Consegna A:
Ricopi fedelmente, riga per riga, tutti i record con le coordinate dei punti riportati più sotto, omettendo le immagini.

Brano da esaminare:
┌──
Durante gli anni ’60, la comunità professionale degli operatori della cooperazione internazionale per lo sviluppo si è posta questa domanda: “Perché molto spesso gli interventi, i progetti finanziati dai Paesi donatori non riescono a generare un vero e duraturo sviluppo?”.  Era ed è una domanda “da un milione di dollari”, tuttavia se vogliamo rimanere al livello tecnico delle metodologie di progettazione, la risposta, valida ancora oggi, è che “il punto di vista adottato nella fase della progettazione è quello del Paese donatore, senza che si tengano in debito conto le esigenze, i problemi e le “vision” percepiti ed espressi dalle controparti locali e dai beneficiari finali”.
La soluzione fu di elaborare, soprattutto ad opera della Agenzia nazionale di cooperazione allo sviluppo tedesca GTZ (oggi ITZ),  una metodologia di progettazione (GOPP, Goal Oriented Project Planning, progettazione per obiettivi in italiano) che ribaltasse la prassi tradizionale secondo cui il progetto di sviluppo veniva ideato e scritto da un esperto della materia ma che permettesse di impostare il progetto sin dall’inizio sulla base dei problemi, bisogni, e istanze dei beneficiari.
└──
Voci di dati archiviate:
┌──
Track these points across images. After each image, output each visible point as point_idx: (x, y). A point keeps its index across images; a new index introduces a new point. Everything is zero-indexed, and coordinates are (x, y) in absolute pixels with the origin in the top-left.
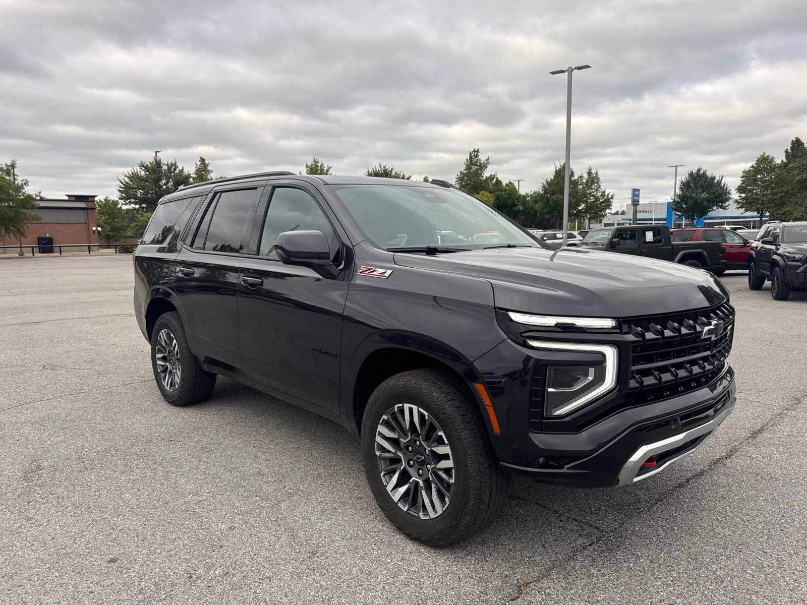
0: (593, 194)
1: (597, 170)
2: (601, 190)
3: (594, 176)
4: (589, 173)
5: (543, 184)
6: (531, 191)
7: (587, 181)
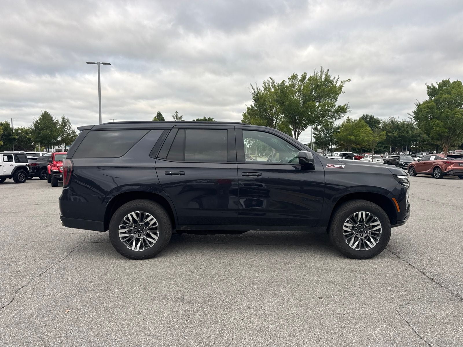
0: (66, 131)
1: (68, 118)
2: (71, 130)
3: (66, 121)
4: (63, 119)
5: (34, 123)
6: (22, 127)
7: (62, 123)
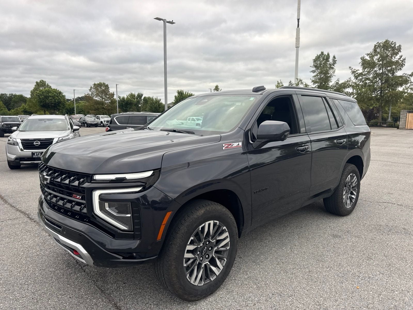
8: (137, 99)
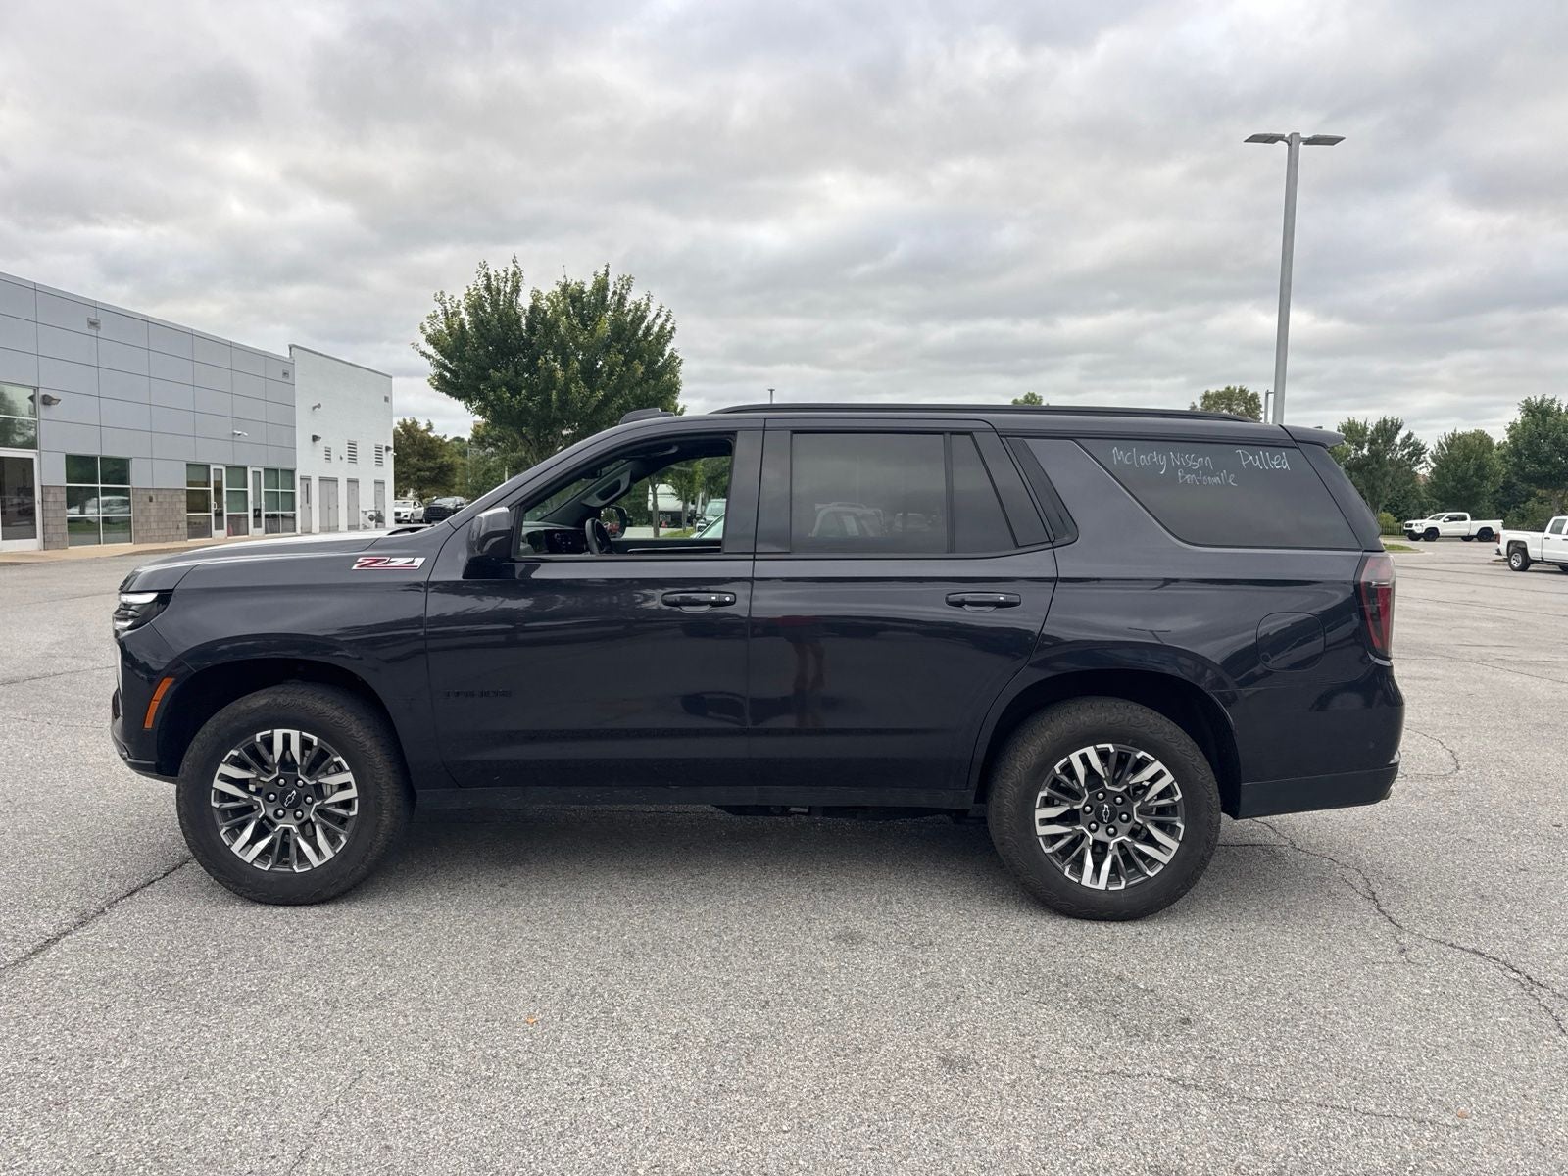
└──
Consegna B:
Prosegua il brano sulla progettazione per obiettivi nella cooperazione allo sviluppo, riprendendo subito dopo la sua ultima frase.

Risultato del compito A:
Track these points across images. After each image, output each visible point as point_idx: (x, y). A point keeps its index across images; a new index introduces a new point. Everything is zero-indexed, and coordinates are (x, y) in absolute pixels with the origin in the top-left.
0: (593, 194)
1: (597, 170)
2: (601, 190)
3: (594, 176)
4: (589, 173)
5: (543, 184)
6: (531, 191)
7: (587, 181)
0: (66, 131)
1: (68, 118)
2: (71, 130)
3: (66, 121)
4: (63, 119)
5: (34, 123)
6: (22, 127)
7: (62, 123)
8: (137, 99)

Risultato del compito B:
Questo nuovo approccio mira a elevare la qualità dei progetti e degli interventi di sviluppo, migliorandone:
•    la pertinenza, e cioè l’aderenza dei progetti ai problemi reali e quotidiani dei beneficiari finali;
•    la coerenza interna, e cioè la reale capacità dei progetti di raggiungere un determinato risultato mettendo in campo adeguate risorse;
•    la sostenibilità, ovvero la capacità dei progetti di dare vita a meccanismi virtuosi che producano uno sviluppo “autogenerato” senza ricorrere a ulteriori finanziamenti “esogeni”.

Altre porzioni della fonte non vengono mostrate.